* _Given request 1_
Please retype the listing below line for line, without any changes.

* _Document segment_
────

Posted in focus on faith

Christmas is Coming: are you Santa or Scrooge?

iPhoto LibraryWhen it comes to celebrating Christmas, the polar opposites (pun intended) are Santa and Scrooge. Which one are you?

If you’re a Santa, you love Christmas and plan for it all year long. You start shopping in January and are finished by August. You decorate multiple trees. In themes. You take the kids to the forest to cut down the tree. And it’s fun. The decorations go up in November. The freezer is already stocked with a turkey the size of a Volkswagen. As well as everyone’s fav sweets. You like pa-rum-pa-pum-pum, no matter how often you hear it. You hum along.

────

* _Supplied information_
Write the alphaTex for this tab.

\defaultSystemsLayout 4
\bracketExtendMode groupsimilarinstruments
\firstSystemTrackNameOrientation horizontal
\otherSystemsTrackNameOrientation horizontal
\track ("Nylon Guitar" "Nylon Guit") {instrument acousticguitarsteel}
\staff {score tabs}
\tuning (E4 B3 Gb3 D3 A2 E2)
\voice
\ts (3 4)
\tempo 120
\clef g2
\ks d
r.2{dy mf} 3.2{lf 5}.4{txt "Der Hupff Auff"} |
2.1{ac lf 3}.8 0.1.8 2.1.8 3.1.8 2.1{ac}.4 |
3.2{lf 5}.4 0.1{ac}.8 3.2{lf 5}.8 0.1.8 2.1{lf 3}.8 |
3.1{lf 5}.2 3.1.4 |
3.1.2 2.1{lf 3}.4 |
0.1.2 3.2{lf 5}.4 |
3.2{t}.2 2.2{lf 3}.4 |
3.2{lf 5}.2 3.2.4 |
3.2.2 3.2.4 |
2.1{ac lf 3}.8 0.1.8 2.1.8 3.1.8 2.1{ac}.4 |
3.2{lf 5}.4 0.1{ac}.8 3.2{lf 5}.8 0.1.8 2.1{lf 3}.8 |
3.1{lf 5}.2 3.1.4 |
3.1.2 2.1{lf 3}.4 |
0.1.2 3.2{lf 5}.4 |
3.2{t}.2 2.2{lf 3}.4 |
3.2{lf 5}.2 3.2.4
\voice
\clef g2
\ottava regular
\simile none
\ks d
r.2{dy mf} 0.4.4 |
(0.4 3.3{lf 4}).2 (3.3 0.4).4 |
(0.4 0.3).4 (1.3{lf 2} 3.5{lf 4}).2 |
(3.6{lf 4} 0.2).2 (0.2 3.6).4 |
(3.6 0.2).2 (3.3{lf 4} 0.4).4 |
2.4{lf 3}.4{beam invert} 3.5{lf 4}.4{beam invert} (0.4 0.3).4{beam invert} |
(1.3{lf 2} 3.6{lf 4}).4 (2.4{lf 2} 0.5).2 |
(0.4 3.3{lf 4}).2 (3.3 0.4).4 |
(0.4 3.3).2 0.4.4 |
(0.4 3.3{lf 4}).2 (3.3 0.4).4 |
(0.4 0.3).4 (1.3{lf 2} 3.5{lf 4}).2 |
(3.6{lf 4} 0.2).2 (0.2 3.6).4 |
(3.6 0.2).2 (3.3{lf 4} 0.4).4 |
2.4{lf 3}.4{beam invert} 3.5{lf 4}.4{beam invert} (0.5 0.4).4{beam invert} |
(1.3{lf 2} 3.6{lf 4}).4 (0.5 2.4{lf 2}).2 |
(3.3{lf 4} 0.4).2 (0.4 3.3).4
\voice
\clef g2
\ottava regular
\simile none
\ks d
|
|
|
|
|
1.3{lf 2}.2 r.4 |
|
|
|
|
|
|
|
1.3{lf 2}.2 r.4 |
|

────

* _Given request 2_
Write the next part of the Christmas piece about being a Santa or a Scrooge, picking up after its final sentence.

* _Output 1_
Write the alphaTex for this tab.

\defaultSystemsLayout 4
\bracketExtendMode groupsimilarinstruments
\firstSystemTrackNameOrientation horizontal
\otherSystemsTrackNameOrientation horizontal
\track ("Nylon Guitar" "Nylon Guit") {instrument acousticguitarsteel}
\staff {score tabs}
\tuning (E4 B3 Gb3 D3 A2 E2)
\voice
\ts (3 4)
\tempo 120
\clef g2
\ks d
r.2{dy mf} 3.2{lf 5}.4{txt "Der Hupff Auff"} |
2.1{ac lf 3}.8 0.1.8 2.1.8 3.1.8 2.1{ac}.4 |
3.2{lf 5}.4 0.1{ac}.8 3.2{lf 5}.8 0.1.8 2.1{lf 3}.8 |
3.1{lf 5}.2 3.1.4 |
3.1.2 2.1{lf 3}.4 |
0.1.2 3.2{lf 5}.4 |
3.2{t}.2 2.2{lf 3}.4 |
3.2{lf 5}.2 3.2.4 |
3.2.2 3.2.4 |
2.1{ac lf 3}.8 0.1.8 2.1.8 3.1.8 2.1{ac}.4 |
3.2{lf 5}.4 0.1{ac}.8 3.2{lf 5}.8 0.1.8 2.1{lf 3}.8 |
3.1{lf 5}.2 3.1.4 |
3.1.2 2.1{lf 3}.4 |
0.1.2 3.2{lf 5}.4 |
3.2{t}.2 2.2{lf 3}.4 |
3.2{lf 5}.2 3.2.4
\voice
\clef g2
\ottava regular
\simile none
\ks d
r.2{dy mf} 0.4.4 |
(0.4 3.3{lf 4}).2 (3.3 0.4).4 |
(0.4 0.3).4 (1.3{lf 2} 3.5{lf 4}).2 |
(3.6{lf 4} 0.2).2 (0.2 3.6).4 |
(3.6 0.2).2 (3.3{lf 4} 0.4).4 |
2.4{lf 3}.4{beam invert} 3.5{lf 4}.4{beam invert} (0.4 0.3).4{beam invert} |
(1.3{lf 2} 3.6{lf 4}).4 (2.4{lf 2} 0.5).2 |
(0.4 3.3{lf 4}).2 (3.3 0.4).4 |
(0.4 3.3).2 0.4.4 |
(0.4 3.3{lf 4}).2 (3.3 0.4).4 |
(0.4 0.3).4 (1.3{lf 2} 3.5{lf 4}).2 |
(3.6{lf 4} 0.2).2 (0.2 3.6).4 |
(3.6 0.2).2 (3.3{lf 4} 0.4).4 |
2.4{lf 3}.4{beam invert} 3.5{lf 4}.4{beam invert} (0.5 0.4).4{beam invert} |
(1.3{lf 2} 3.6{lf 4}).4 (0.5 2.4{lf 2}).2 |
(3.3{lf 4} 0.4).2 (0.4 3.3).4
\voice
\clef g2
\ottava regular
\simile none
\ks d
|
|
|
|
|
1.3{lf 2}.2 r.4 |
|
|
|
|
|
|
|
1.3{lf 2}.2 r.4 |
|

* _Output 2_
What about Scrooge? Christmas simply interrupts an otherwise productive work week. If it falls on a weekend, you’re not quite as grumpy. Every year you gamble that Jesus will return sometime before December so shopping early would be wasted. You buy gifts based on best-value-for-buck with little thought to will-they-ever-wear-this-in-public? You bring the Christmas tree home from the office, already decorated, stuffed into the trunk of your car, on December 23. You don’t hum along with The Little Drummer Boy because if you hear one more pa-rum-pa-pum-pum you will hurt someone.

Chances are you aren’t either of these extremes, but fall somewhere in between. I confess that I land closer to Scrooge than Santa. The last time we took our kids to the forest to cut down a tree — after driving an hour with two griping teens who did not want to spend their Saturday morning tramping through knee-deep snow — I pinned the disgruntled complainers against the side of the van and hissed, “We will have fun. Or I’ll kill you both!” The following year we decided to buy an artificial tree. They offered to pay for it.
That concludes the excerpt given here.